# Working with rate adaptation implementation



## hapvbk (Apr 6, 2011)

Hi there, 

I am currently working with the rate adaptation for wireless interface in FreeBSD kernel. We are facing some issues and hope that some one has experience with this can help us. 

1. There are three rate adaptation algorithms implemented in the FreeBSD kernel. At a time, there is only one active. As far as I know, if we want to switch and use another  rate adaptation algorithm, we have to change the configuration file to indicate the rate adaptation algorithm we want to use and recompile the whole kernel. 

Is there any other simpler ways to do this since recompiling the whole kernel takes time? 

2. If we build a new rate adaptation algorithm (or modify an existing one), for the testing purpose, can we build it like a module, load it and attach it to the testing interface? I was trying hard with the source code and also created a module for that purpose but it does not work since the handlers for RAA is fixed and we cannot change the name or pointer to that handlers. I appreciate a lot if some one has a solution for this. Again the reason is compiling the whole kernel is really time-consuming for testing purpose. 

Thanks so much for reading. 

HAPVBK


----------



## PseudoCylon (Apr 9, 2011)

hapvbk said:
			
		

> 2. If we build a new rate adaptation algorithm (or modify an existing one), for the testing purpose, can we build it like a module, load it and attach it to the testing interface? I was trying hard with the source code and also created a module for that purpose but it does not work since the handlers for RAA is fixed and we cannot change the name or pointer to that handlers. I appreciate a lot if some one has a solution for this. Again the reason is compiling the whole kernel is really time-consuming for testing purpose.

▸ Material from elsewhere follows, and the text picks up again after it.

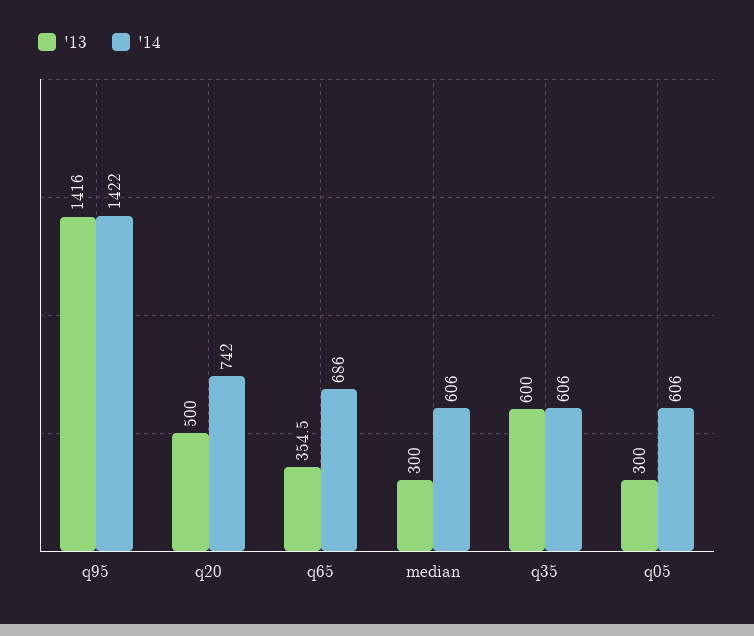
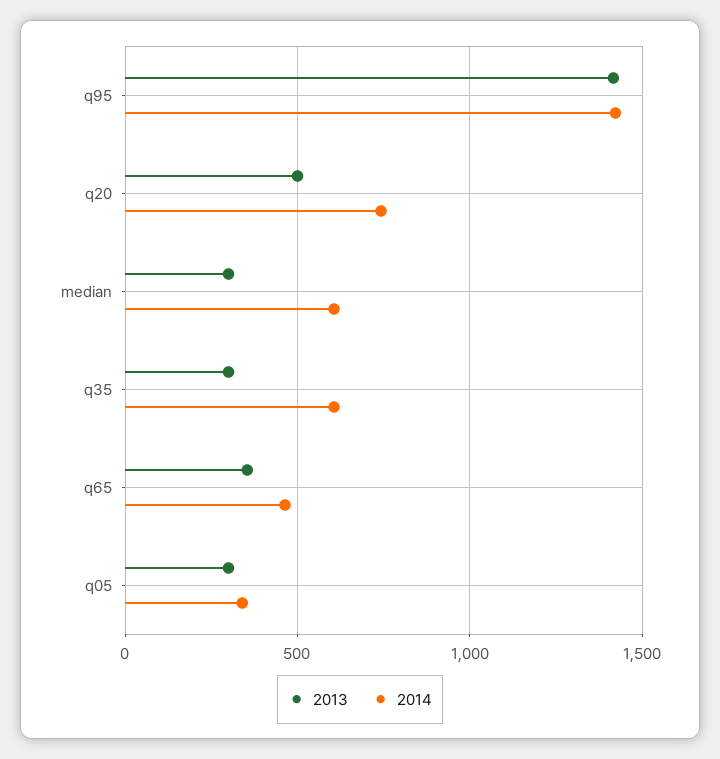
'14, q65: 686 -> 450
'13, q35: 600 -> 300
'14, q05: 606 -> 350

Yes, you can build it as a module. Can not be sure without looking at the code, but it sounds like you haven't add MODULE_VERSION(9) to your rate module and MODULE_DEPEND(9) to NIC's code. This is how to export functions of your module. Then, other modules, i.e. NIC's driver, can call them.

By the way, by setting KERNFAST `# make buildkernel KERNCONF=[i]my_conf[/i] KERNFAST=1` only modified part of kernel will be rebuilt, so recompile much faster.


----------



## hapvbk (Apr 10, 2011)

PseudoCylon said:
			
		

> Yes, you can build it as a module. Can not be sure without looking at the code, but it sounds like you haven't add MODULE_VERSION(9) to your rate module and MODULE_DEPEND(9) to NIC's code. This is how to export functions of your module. Then, other modules, i.e. NIC's driver, can call them.
> 
> By the way, by setting KERNFAST `# make buildkernel KERNCONF=[i]my_conf[/i] KERNFAST=1` only modified part of kernel will be rebuilt, so recompile much faster.



Hi PseudoCylon,

Thanks so much for your info. I tested compiling the kernel with KERNFAST=1. It is really fast. 

For the solution to the RAA module, I'll test it some time later and let you know if it works. Since I do not want to alter the rest of the driver except the rate adaptation part, I have not added MODULE_DEPEND to other modules. I have not used MODULE_VERSION neither. This is a really good idea.

Thanks again. 


HAPVBK


----------